THE DATA:
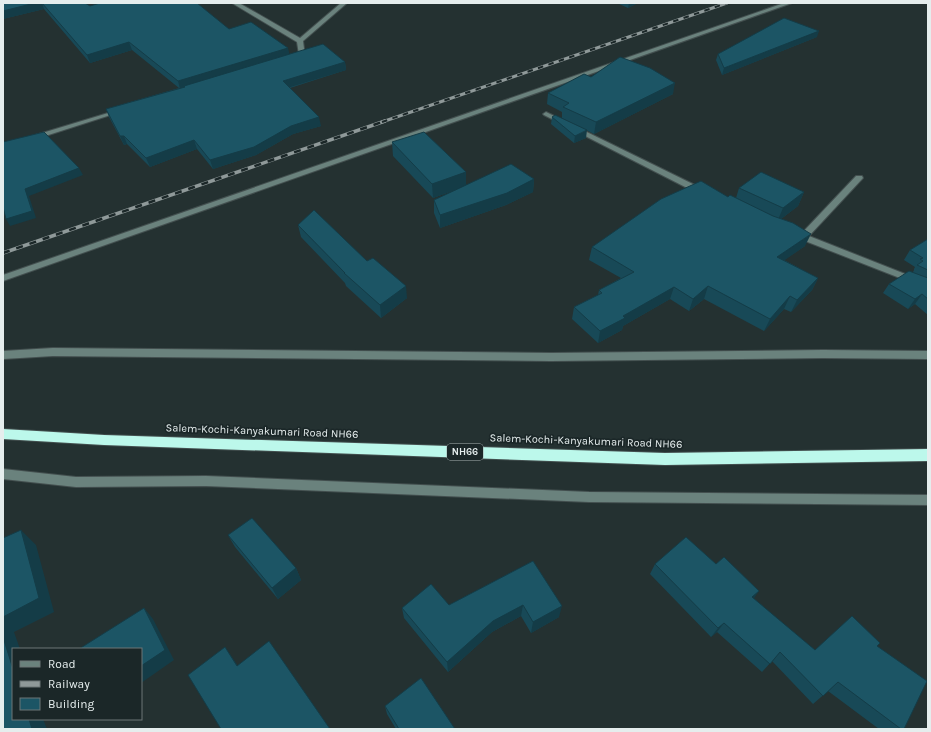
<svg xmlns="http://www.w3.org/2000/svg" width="931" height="732" font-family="Karla,sans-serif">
<rect width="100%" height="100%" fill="#243131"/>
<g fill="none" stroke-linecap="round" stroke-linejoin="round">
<defs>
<g id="minor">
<path d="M232 3H239L300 38 341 3H347L303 41 305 56 296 60 293 58 299 55 297 42Z"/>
<path d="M784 3H792L3 281V275Z"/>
<path d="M118 110 123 111 36 139H30L29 137Z"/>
<path d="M546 112 705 190 706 192 705 194H699L544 115 543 114Z"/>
<path d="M856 176H862L863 178 809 236 928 283V289L800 239 792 234 796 231 802 233Z"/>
<path d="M53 348 551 353 823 350 928 351V359L823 358 551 361 53 356 3 359V351Z"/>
<path d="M3 469 76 477 206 476 589 492 928 495V505L589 502 206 486 76 487 3 479Z"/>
</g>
<path id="highway" d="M3 429 104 435 665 453 928 449V461L665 465 104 445 3 439Z"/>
</defs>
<!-- minor casing -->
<use href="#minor" stroke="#434f4f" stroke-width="2"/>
<!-- highway casing -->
<use href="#highway" stroke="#434f4f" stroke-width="2"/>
<!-- minor -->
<use href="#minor" fill="#6a827d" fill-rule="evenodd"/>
<!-- highway -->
<use href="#highway" fill="#bcf8eb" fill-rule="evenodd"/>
<defs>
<path id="rail-far1" d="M382 122 727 3"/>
<path id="rail" d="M3 253 385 121"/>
</defs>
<!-- rail-far1 casing -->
<use href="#rail-far1" stroke="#8f9999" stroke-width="3"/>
<!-- rail casing -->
<use href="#rail" stroke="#8f9999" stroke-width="3.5"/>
<!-- rail-far1 -->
<use href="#rail-far1" stroke="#1b2728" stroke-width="2" stroke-dasharray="5.5" stroke-linecap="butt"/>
<!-- rail -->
<use href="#rail" stroke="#1b2728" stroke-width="2.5" stroke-dasharray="7" stroke-linecap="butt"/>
</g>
<!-- wall -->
<g fill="#184957">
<path d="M3 3H85L90 6 229 29 289 54 345 62 346 70 290 88 321 126 293 134 256 155 213 169 197 149 150 167 127 144 124 145 109 117 106 109 179 88 132 50 90 63 44 9 3 19Z"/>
<path d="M617 3H638L628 8Z"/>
<path d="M817 37 722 75 716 60 718 54Z"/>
<path d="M591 77 673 94 594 134 562 118V112L547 104 548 93Z"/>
<path d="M552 117 586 138 574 143 551 124Z"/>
<path d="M392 142 466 185 534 179 533 192 506 205 440 228 434 213V200L458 189 433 198 393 156Z"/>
<path d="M739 188 804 192 798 206 781 219 805 246 784 260 818 278 812 290 791 312 784 309 764 331 704 299 689 311 670 299 623 326 622 330 598 343 572 319 574 307 598 295 599 290 621 278 589 260 592 247 728 197 736 198Z"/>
<path d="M298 225 367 261 407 298 381 318 346 286 345 283 301 237Z"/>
<path d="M928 239V315L915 304 908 309 883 293 889 284 913 272 914 270V269L915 267 904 260 910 250Z"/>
<path d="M228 535 296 568 301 580 278 599 235 547Z"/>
<path d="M533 561 559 617 531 633 521 616 492 632 448 672 404 618 402 608 449 605Z"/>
<path d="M655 564H716L753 599 815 650 877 646 904 729H879L828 691 813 704 772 661 762 672 717 632 711 637 650 574Z"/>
<path d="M385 706 455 729H396L387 714Z"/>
</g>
<!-- shaded-wall -->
<g fill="#143c47">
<path d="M35 3H42L44 9 3 19V11Z"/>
<path d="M629 3H638L628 8Z"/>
<path d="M819 31 817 37 722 75 724 68Z"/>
<path d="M129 42 132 50 90 63 87 55Z"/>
<path d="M288 48 290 56 184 86 185 88 180 89 178 81Z"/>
<path d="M345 62 346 70 284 89 283 81Z"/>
<path d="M675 83 673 94 594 134 596 122Z"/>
<path d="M319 117 321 126 293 134 256 155 213 169 210 160 291 126Z"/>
<path d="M587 130 586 138 574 143 575 136Z"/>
<path d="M120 136H124L127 144 124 145Z"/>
<path d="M194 140 197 149 150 167 146 158Z"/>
<path d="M79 168 83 175 29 196 36 218 10 226 6 219 25 189Z"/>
<path d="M466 172V186L433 198 432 184Z"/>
<path d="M534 179 533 192 506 205 440 228V215Z"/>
<path d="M804 192 798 206 777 222 783 208Z"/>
<path d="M811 234 805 246 772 269 777 257Z"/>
<path d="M818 278 812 290 791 312 797 300Z"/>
<path d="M406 286 407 298 381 318 380 305Z"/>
<path d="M708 286 704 299 689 311 693 299Z"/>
<path d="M674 287 670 299 623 326 622 330 598 343 600 331 623 316Z"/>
<path d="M922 294 915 304 908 309 915 299Z"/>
<path d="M790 296 784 309 764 331 770 319Z"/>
<path d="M21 530 36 545 54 612 14 632 20 649H13V669L3 637V617Z"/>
<path d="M296 568 301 580 278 599 272 588Z"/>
<path d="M759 591 752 601V597Z"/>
<path d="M523 605 521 616 492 632 448 672 447 662 493 621Z"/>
<path d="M562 606 559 617 531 633 533 622Z"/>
<path d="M144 608 153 619 174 660 141 683V666Z"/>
<path d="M724 623 717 632 711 637 718 628Z"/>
<path d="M225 647 232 657 244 675 237 666Z"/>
<path d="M29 719H43L47 729H32Z"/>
</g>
<!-- building -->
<g fill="#1c5565" stroke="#143c47">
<path d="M3 3H35L3 11Z"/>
<path d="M42 3H85L90 6 100 3H197L229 29 251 22 288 48 178 81 129 42 87 55Z"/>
<path d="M784 18 819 31 724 68 718 54Z"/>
<path d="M323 44 345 62 283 81 319 117 291 126 254 147 210 160 194 140 146 158 124 136H120L106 109 185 87 184 86Z"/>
<path d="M620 57 650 68 675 83 596 122 563 107 569 103 548 93 584 74 591 77Z"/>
<path d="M555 115 587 130 575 136 552 117Z"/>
<path d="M44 132 79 168 25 189 32 211 6 219 3 207V142Z"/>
<path d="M424 132 466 172 432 184 392 142Z"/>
<path d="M511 164 534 179 507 193 440 215 434 200Z"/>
<path d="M761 172 804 192 783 208 739 188Z"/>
<path d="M701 181 728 197 730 195 773 216 793 223 811 234 777 257 818 278 797 300 790 296 770 319 708 286 693 299 674 287 623 316 625 318 600 331 574 307 602 293 599 290 634 272 592 247 661 199Z"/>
<path d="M314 210 367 261 373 258 406 286 380 305 344 273H345L298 225Z"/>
<path d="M928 239V270L917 265 923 261 920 259 923 258 910 250Z"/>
<path d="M909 271 928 278V299L922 294 915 299 889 284Z"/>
<path d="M252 518 296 568 272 588 228 535Z"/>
<path d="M21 530 39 598 3 617V538Z"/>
<path d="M686 537 716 564 724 557 759 591 752 597 815 650 852 616 880 643 877 646 927 681 904 729H901L838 682 823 696 780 652 770 664 724 623 718 628 655 564Z"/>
<path d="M533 561 562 606 533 622 523 605 493 621 447 662 402 608 431 584 449 605Z"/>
<path d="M144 608 165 650 141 666V649H79Z"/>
<path d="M3 637 13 669V719H29L32 729H3Z"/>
<path d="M269 641 330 729H221L188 675 225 647 237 666Z"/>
<path d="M421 678 455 729H399L385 706Z"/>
</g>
<g text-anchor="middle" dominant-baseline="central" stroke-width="3.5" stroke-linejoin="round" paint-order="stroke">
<!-- shield labels -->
<rect fill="#1b2728" stroke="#a8b2b2" stroke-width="1" x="447" y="444" width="36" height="16" rx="3"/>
<g font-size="10" font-weight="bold" fill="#e5eded">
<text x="465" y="452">NH66</text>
</g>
<!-- street labels -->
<g font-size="11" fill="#e5eded" stroke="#1b2728">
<text transform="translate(262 431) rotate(2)">Salem-Kochi-Kanyakumari Road NH66</text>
<text transform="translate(586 441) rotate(2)">Salem-Kochi-Kanyakumari Road NH66</text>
</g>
</g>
<!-- border -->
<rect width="931" height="732" fill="none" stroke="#e5eded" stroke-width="8"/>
<!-- legend -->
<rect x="12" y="648" width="130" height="72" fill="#1b2728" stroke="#6c7677"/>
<rect x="20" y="661" width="20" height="6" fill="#6a827d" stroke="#6c7677"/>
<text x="48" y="668" font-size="12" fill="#e5eded">Road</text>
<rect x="20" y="681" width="20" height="6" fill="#8f9999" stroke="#6c7677"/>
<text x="48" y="688" font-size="12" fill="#e5eded">Railway</text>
<rect x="20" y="698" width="20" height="12" fill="#1c5565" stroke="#6c7677"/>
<text x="48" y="708" font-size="12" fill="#e5eded">Building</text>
</svg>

WORK TASK:
Copy out every line from the one containing "<!-- shield labels -->" to the end of the material, both ends included.

OUTPUT OF THE TASK:
<!-- shield labels -->
<rect fill="#1b2728" stroke="#a8b2b2" stroke-width="1" x="447" y="444" width="36" height="16" rx="3"/>
<g font-size="10" font-weight="bold" fill="#e5eded">
<text x="465" y="452">NH66</text>
</g>
<!-- street labels -->
<g font-size="11" fill="#e5eded" stroke="#1b2728">
<text transform="translate(262 431) rotate(2)">Salem-Kochi-Kanyakumari Road NH66</text>
<text transform="translate(586 441) rotate(2)">Salem-Kochi-Kanyakumari Road NH66</text>
</g>
</g>
<!-- border -->
<rect width="931" height="732" fill="none" stroke="#e5eded" stroke-width="8"/>
<!-- legend -->
<rect x="12" y="648" width="130" height="72" fill="#1b2728" stroke="#6c7677"/>
<rect x="20" y="661" width="20" height="6" fill="#6a827d" stroke="#6c7677"/>
<text x="48" y="668" font-size="12" fill="#e5eded">Road</text>
<rect x="20" y="681" width="20" height="6" fill="#8f9999" stroke="#6c7677"/>
<text x="48" y="688" font-size="12" fill="#e5eded">Railway</text>
<rect x="20" y="698" width="20" height="12" fill="#1c5565" stroke="#6c7677"/>
<text x="48" y="708" font-size="12" fill="#e5eded">Building</text>
</svg>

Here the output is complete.